- **TASK BRIEF**
Using the records below, transcribe word for word the stretch from the line that contains "Emisiones de CO₂ WLTP" through the line that contains "Tipo de Carrocería", both end lines included, and nothing else.

-- -- --

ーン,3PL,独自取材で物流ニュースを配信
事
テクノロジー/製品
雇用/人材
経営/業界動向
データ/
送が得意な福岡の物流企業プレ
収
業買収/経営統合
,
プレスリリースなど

-- -- --

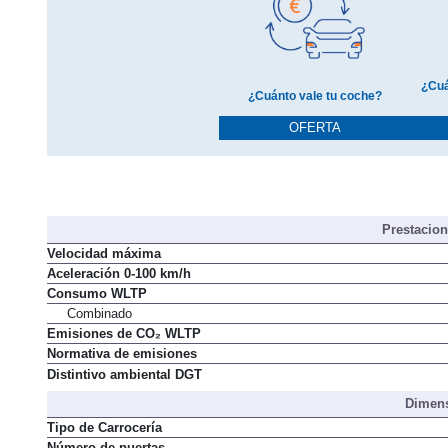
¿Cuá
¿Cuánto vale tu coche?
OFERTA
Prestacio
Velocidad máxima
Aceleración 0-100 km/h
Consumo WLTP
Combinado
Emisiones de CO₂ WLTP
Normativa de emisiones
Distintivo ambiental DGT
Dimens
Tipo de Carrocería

-- -- --

- **SOLUTION TO THE EXERCISE**
Emisiones de CO₂ WLTP
Normativa de emisiones
Distintivo ambiental DGT
Dimens
Tipo de Carrocería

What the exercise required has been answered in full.